The program I used is called Testdisk, a mainly Linux command program that runs on the Terminal. The idea is to clone the hard drive, one byte at a time, into an image onto another hard drive. The programs ignores any bad sectors, and will keep copying until the whole drive is done–including the empty spaces. Once done, I can begin extracting the data left in the image on a healthy drive. This usually takes less time than creating the image, but still, a four terabyte drive is huge; a time vampire.
I was impressed at how much data I was able to get. I had about nine hundred and eighty gigabytes worth of data, and was able to recover nearly nine hundred and sixty. Not bad at all considering the damage to the drive. The hard drive would not mount–period.
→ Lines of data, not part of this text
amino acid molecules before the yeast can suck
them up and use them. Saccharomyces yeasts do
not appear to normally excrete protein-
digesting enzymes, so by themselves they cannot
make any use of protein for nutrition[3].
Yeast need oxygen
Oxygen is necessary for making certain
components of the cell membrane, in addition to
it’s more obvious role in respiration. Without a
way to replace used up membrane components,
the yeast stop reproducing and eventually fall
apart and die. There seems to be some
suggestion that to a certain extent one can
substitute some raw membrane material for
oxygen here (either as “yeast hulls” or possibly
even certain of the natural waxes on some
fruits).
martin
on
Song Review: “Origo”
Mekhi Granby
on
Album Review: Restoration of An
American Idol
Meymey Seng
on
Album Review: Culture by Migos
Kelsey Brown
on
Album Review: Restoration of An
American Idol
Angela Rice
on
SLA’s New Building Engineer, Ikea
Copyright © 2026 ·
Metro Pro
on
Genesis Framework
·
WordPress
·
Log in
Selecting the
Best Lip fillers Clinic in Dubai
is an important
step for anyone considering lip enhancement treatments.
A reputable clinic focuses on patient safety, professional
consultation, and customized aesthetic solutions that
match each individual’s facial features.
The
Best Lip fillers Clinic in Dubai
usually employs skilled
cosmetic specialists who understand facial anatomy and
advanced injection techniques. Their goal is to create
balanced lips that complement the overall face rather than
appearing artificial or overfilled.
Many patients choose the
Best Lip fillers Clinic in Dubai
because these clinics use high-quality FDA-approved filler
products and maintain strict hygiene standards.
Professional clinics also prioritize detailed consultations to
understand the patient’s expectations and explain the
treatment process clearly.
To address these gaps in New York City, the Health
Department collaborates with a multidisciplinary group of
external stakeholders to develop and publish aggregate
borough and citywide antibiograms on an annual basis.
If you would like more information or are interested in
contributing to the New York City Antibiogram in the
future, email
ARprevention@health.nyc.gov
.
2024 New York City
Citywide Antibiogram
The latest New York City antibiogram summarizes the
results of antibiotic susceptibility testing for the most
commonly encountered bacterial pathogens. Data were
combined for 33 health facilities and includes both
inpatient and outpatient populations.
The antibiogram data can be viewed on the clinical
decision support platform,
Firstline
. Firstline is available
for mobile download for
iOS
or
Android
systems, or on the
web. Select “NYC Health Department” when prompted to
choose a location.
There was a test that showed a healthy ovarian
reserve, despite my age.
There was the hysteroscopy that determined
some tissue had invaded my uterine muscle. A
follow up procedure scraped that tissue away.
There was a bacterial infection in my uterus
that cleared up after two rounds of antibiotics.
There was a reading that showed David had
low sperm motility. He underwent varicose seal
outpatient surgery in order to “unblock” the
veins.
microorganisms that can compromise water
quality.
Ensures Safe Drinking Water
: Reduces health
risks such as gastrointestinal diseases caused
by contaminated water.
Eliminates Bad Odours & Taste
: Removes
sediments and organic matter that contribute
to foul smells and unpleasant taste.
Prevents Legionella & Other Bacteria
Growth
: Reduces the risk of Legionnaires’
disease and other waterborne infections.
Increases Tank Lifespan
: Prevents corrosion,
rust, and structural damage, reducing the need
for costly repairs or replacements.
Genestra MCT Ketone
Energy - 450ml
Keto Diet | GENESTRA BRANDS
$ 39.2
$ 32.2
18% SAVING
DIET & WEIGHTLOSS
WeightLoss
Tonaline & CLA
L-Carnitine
Now, I should point out that the file structure was corrupted, so Testdisk was not able to create that for me, so any files that were recovered was renamed, and almost randomly placed in order of the placement from the image. But the key main files I wanted were found. In fact, files that were deleted, were also recovered. That was freaky to see. So remember, when you thought you deleted something, think again. Unless you copied over top of it, the file is still on your hard drive.
I am still a little sore about having the hard drive crash on me–OK, a little angry and foolish–it was an emotional time. The external hard drive was almost brand new, maybe less than five hours on it. But at least I could recover most of the data–thinking positive.
Next time, two back up copies, and use drives that I know are in good condition. Even though upgrades are fairly routine with me, I should have take more precautions. Maybe even transferring valuable data onto a live PC for good measure.